An Australian lawmaker has become the first politician to breastfeed her 2-month-old on the floor of the Commonwealth Parliament.
Not even the U.S. Congress allows women to breastfeed on the House or Senate floors. Female lawmakers and Capitol Hill employees in Washington must go to designated lactation rooms that are dotted throughout the Capitol complex.
Rules in Australia loosened up last year so mothers like Greens Sen. Larissa Watters could feed their babies while performing their legislative responsibilities. Her daughter, Alia, is the first baby to be breastfed on the Parliament floor.
ABC reported the news, explaining that the whole thing came to a head in 2015, when then-Asst. Treasurer Kelly O’Dwyer was asked to “express more milk” to avoid shirking her parliamentary duties.
In case you’re wondering, yes, of course she used a towel to cover her chest.
Breastfeeding rules in political Washington are still pretty stringent.
“Under current practice, federal agencies provide a designated, non-bathroom space for returning employees to pump breastmilk for their newborns, ensuring the new mother are able to continue this practice even after returning to work.” The law also states that the room is to be “shielded from view and free from intrusion from coworkers and the public.”
In June of last year, the House passed an amendment that would bring Capitol and House office buildings into compliance with the General Services Administration. It was part of the Legislative Branch Appropriations Act.
“The Capitol of the United States should be accommodating to working women as well as thousands of nursing moms who visit the Capitol every year,” Rep. Jamie Herrera Beutler (R-Wash.) said in a statement at the time. “This amendment will ensure that any nursing woman at the U.S. Capitol will have a safe and clean place to nurse or pump.”
The latest breastfeeding bill on the table comes from Rep.

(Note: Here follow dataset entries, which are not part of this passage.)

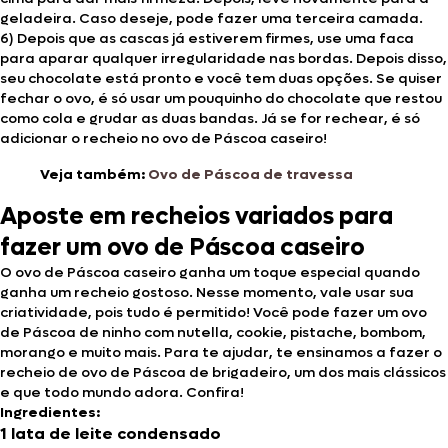
geladeira. Caso deseje, pode fazer uma terceira camada.
6) Depois que as cascas já estiverem firmes, use uma faca
para aparar qualquer irregularidade nas bordas. Depois disso,
seu chocolate está pronto e você tem duas opções. Se quiser
fechar o ovo, é só usar um pouquinho do chocolate que restou
como cola e grudar as duas bandas. Já se for rechear, é só
adicionar o recheio no ovo de Páscoa caseiro!
Veja também:
Ovo de Páscoa de travessa
Aposte em recheios variados para
fazer um ovo de Páscoa caseiro
O ovo de Páscoa caseiro ganha um toque especial quando
ganha um recheio gostoso. Nesse momento, vale usar sua
criatividade, pois tudo é permitido! Você pode fazer um ovo
de Páscoa de ninho com nutella, cookie, pistache, bombom,
morango e muito mais. Para te ajudar, te ensinamos a fazer o
recheio de ovo de Páscoa de brigadeiro, um dos mais clássicos
e que todo mundo adora. Confira!
Ingredientes:
1 lata de leite condensado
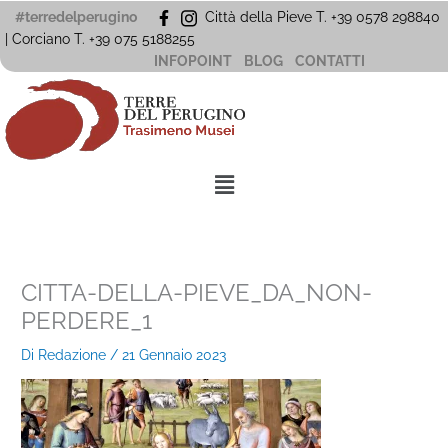
Vai
#terredelperugino
Città della Pieve T. +39 0578 298840
al
| Corciano
T. +39
075 5188255
contenuto
INFOPOINT
BLOG
CONTATTI
Menu
CITTA-DELLA-PIEVE_DA_NON-
PERDERE_1
Di
Redazione
/
21 Gennaio 2023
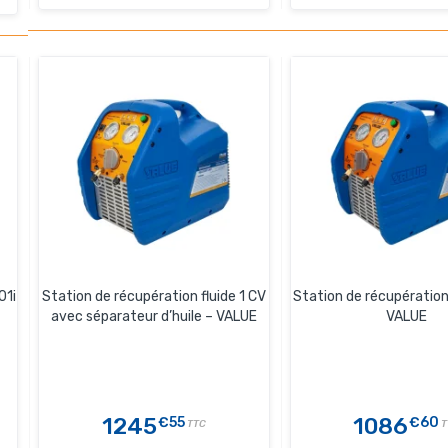
01i
Station de récupération fluide 1 CV
Station de récupération
avec séparateur d’huile – VALUE
VALUE
1245
1086
€55
€60
TTC
T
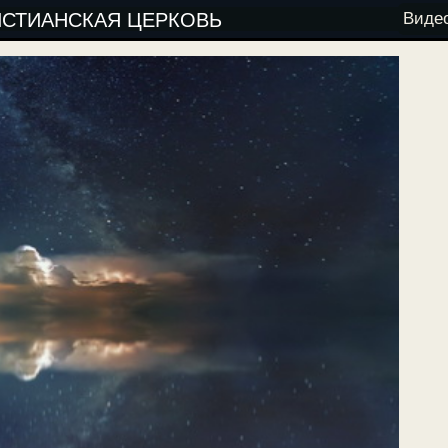
ИСТИАНСКАЯ ЦЕРКОВЬ
Виде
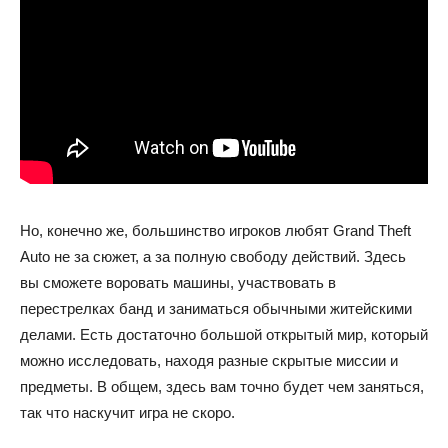
Но, конечно же, большинство игроков любят Grand Theft
Auto не за сюжет, а за полную свободу действий. Здесь
вы сможете воровать машины, участвовать в
перестрелках банд и заниматься обычными житейскими
делами. Есть достаточно большой открытый мир, который
можно исследовать, находя разные скрытые миссии и
предметы. В общем, здесь вам точно будет чем заняться,
так что наскучит игра не скоро.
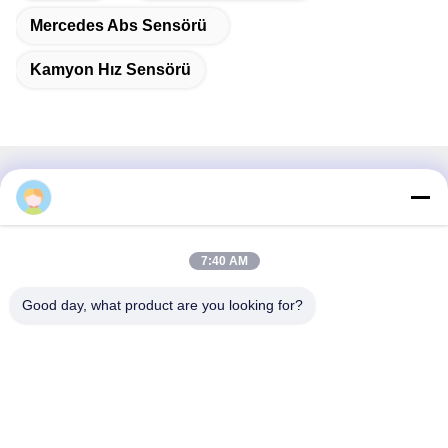
Mercedes Abs Sensörü
Kamyon Hız Sensörü
İlişkili Ürünler
Weigo
7:40 AM
Good day, what product are you looking for?
video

Eleanor Holmes Norton (D-District of Columbia), who introduced H.R. 1174, the Fairness for Breastfeeding Mothers Act of 2017. Her legislation would “require public buildings to provide designated private and hygienic lactation spaces for nursing mothers that are available to the public. This bill would only require nursing spaces if a building is open to the public and if lactation rooms are available for federal employees.”
As advised by the congresswoman’s office, I emailed Benjamin Fritsch, communications director for Holmes Norton, for more information about her bill and its status. But he never replied back. (What the hell?)
According to a 2014 Roll Call piece, the Capitol “boasts 10 lactation spaces.” In 2016, there were 12. The number necessary to meet GSA standards is 42.
“'[Nancy] Pelosi takes pride in the lactation rooms. Anytime she runs into someone that is pregnant she tells them about the lactation rooms,’ Drew Hammill, a Pelosi spokesman, told the Capitol Hill pub in 2014. At the recent Christmas party for congressional reporters, Pelosi was overheard telling an expecting mother about the lactation lounges. ‘It’s something she’s really proud of,’ Hammill said.”